Millennial railcards to go on sale
A railcard for people aged between 26 and 30 will go on general sale at noon on Wednesday.
The discount cards sold out within hours when 10,000 were made available in March as part of a trial.
Transport Secretary Chris Grayling also set out plans which could allow more than a million teenagers to benefit from cut-price travel later this year.
The new 16 & 17 Railcard will be launched this coming September with up to 1.2 million young people guaranteed a 50% discount on rail travel to coincide with the new academic year.
Mr Grayling said: “The new 16 & 17 and 26 to 30 railcard will cut fares for a generation of travellers, ensuring more young people than ever will be able to travel on our railways for less.
“Today’s announcement of a new 16 & 17 Railcard could cut the cost of travel by hundreds of pounds a year for young people and their parents, making it cheaper to get to school, college and work.
“This builds on the roll-out of the new 26 to 30 Railcard and our record investment into our railways, ensuring people get the frequent, affordable and reliable journeys they deserve.”

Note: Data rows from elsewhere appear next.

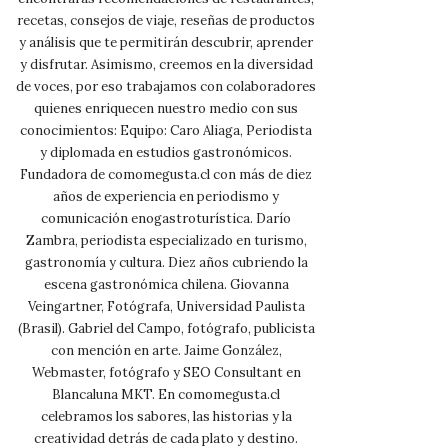
recetas, consejos de viaje, reseñas de productos
y análisis que te permitirán descubrir, aprender
y disfrutar. Asimismo, creemos en la diversidad
de voces, por eso trabajamos con colaboradores
quienes enriquecen nuestro medio con sus
conocimientos: Equipo: Caro Aliaga, Periodista
y diplomada en estudios gastronómicos.
Fundadora de comomegusta.cl con más de diez
años de experiencia en periodismo y
comunicación enogastroturística. Darío
Zambra, periodista especializado en turismo,
gastronomía y cultura. Diez años cubriendo la
escena gastronómica chilena. Giovanna
Veingartner, Fotógrafa, Universidad Paulista
(Brasil). Gabriel del Campo, fotógrafo, publicista
con mención en arte. Jaime González,
Webmaster, fotógrafo y SEO Consultant en
Blancaluna MKT. En comomegusta.cl
celebramos los sabores, las historias y la
creatividad detrás de cada plato y destino.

The 26-30 scheme, the so-called millennial railcard, is being made available for all 4.5 million Britons after the impact on revenue and passenger numbers was assessed.
The cards cost £30 each year and save a third off most fares.
There are no discounts on season tickets and a £12 minimum fare applies to all journeys between 4.30am and 10am, excluding weekends and public holidays.
The card must be downloaded on to a smartphone and is aimed at leisure travellers.
It is the first nationwide railcard available for people travelling alone who are aged 26-59 and not disabled or in the armed forces.
Cardholders save an average of £125 a year, according to industry body the Rail Delivery Group (RDG).
It commissioned a survey of users which found that 85% of respondents said the card encouraged them to make journeys to visit friends or relatives, while around a third said they were more likely to make a shopping trip due to the discounted travel.
RDG managing director of customer experience Jacqueline Starr said: “The launch of the National Rail 26-30 Railcard marks a key milestone in the rail industry’s commitment to boost local communities by making rail travel more accessible.
“We’re hoping that this seventh addition to the railcard family will encourage more people to make journeys to visit friends, family and explore more of Britain by rail.”
The RDG initially said the roll-out of the card would take place before the end of last year, but this date was pushed back to Wednesday to avoid launching it over a bank holiday.
The delay meant people born on January 1 or 2 1988 were unable to purchase the card before becoming ineligible due to being too old.